C’est basique, mais ça marche, et qu’importe si Oku semble actuellement avoir toutes les peines du monde pour terminer sa série, il restera dans l’esprit du lecteur des scènes graphiquement très fortes, quelque part entre les estampes de Yokai et les visions dantesques de l’Enfer de certains peintres européens. Or, que reste-t-il dans l’esprit du spectateur qui vient de voir Gantz – le film ? Des scènes d’action pas trop mal réussies, du sang qui gicle pour montrer qu’attention ! on est dans un film pour les durs hein ! des combinaisons noires qui en jettent, des méchants finalement assez originaux et des héros qui peuvent mourir à la fin (3). Pour la noirceur, la violence exacerbée, le sexe, les gros seins et le tableau d’une société arrogante et satisfaite de son individualisme, on repassera. Et le pire dans tout ça c’est qu’un deuxième volet est sorti au mois d’avril dernier (Gantz : perfect answer). Allez, cette fois-ci je vais tenir bon et plutôt que de céder je vais me refaire les 26 épisodes de l’anime :
Coming next : un article touffu pour DC.
(1) A titre de comparaison, ces trois missions occupent l’essentiel des deux saisons de l’anime (26 épisodes au total).
(2) sur ce plan, Kei évoluera de manière plus mature dès qu’il aura trouvé un petite amie en la personne de Tae. Détail révélateur et qui montre que la passion de Kei pour la jeune fille est pure : Tae est plate comme une seiche.
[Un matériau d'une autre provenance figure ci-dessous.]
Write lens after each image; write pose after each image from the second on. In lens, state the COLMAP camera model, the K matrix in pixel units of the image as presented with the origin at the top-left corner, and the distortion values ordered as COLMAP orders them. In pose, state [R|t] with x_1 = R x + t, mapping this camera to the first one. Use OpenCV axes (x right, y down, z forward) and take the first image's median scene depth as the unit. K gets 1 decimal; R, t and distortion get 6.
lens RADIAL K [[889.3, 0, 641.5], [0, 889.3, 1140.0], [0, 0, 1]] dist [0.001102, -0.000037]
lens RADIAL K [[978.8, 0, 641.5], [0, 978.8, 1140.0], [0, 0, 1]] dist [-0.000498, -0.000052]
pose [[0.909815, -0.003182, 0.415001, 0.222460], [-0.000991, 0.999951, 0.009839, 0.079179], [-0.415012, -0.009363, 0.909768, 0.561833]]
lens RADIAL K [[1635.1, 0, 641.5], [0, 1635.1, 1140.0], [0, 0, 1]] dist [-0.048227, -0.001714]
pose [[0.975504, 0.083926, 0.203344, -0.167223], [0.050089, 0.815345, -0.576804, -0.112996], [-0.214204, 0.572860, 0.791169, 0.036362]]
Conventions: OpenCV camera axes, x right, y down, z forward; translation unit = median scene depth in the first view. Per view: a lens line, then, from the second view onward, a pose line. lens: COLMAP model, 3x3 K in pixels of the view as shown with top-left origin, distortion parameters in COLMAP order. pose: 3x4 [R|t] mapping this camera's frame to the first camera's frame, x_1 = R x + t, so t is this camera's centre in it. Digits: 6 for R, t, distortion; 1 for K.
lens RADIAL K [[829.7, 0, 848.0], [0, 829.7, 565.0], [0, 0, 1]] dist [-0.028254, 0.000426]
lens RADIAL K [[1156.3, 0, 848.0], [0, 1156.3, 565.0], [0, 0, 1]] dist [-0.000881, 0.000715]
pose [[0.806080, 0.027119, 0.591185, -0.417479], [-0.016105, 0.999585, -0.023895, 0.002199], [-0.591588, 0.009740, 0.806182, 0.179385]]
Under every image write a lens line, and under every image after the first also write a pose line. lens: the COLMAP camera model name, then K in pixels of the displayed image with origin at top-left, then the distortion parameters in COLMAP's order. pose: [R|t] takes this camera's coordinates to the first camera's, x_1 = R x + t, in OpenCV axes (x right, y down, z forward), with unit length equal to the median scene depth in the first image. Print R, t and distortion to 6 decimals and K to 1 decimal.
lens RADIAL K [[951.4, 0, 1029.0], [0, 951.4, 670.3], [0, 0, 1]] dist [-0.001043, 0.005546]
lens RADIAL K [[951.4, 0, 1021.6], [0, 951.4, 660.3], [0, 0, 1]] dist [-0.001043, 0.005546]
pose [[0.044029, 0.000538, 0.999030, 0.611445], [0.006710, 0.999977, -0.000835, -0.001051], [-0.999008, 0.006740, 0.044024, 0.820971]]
(3) Là aussi, le film est bien inférieur au manga qui n’hésite pas à faucher à tire larigot ses personnages.






Mouais, ça n’a pas l’air fameux. Et j’ai eu ma dose de mauvaise adaptation de manga. Un comble quand on pense que le manga est plus parfois plus proche du storyboard que de la bande-dessinée (occidentale s’entend).
Mais dis toi que ça aurait pu être pire, tu aurais pu regarder Space Battleshit Yamato.
Meganekun, des nichons = un commentaire.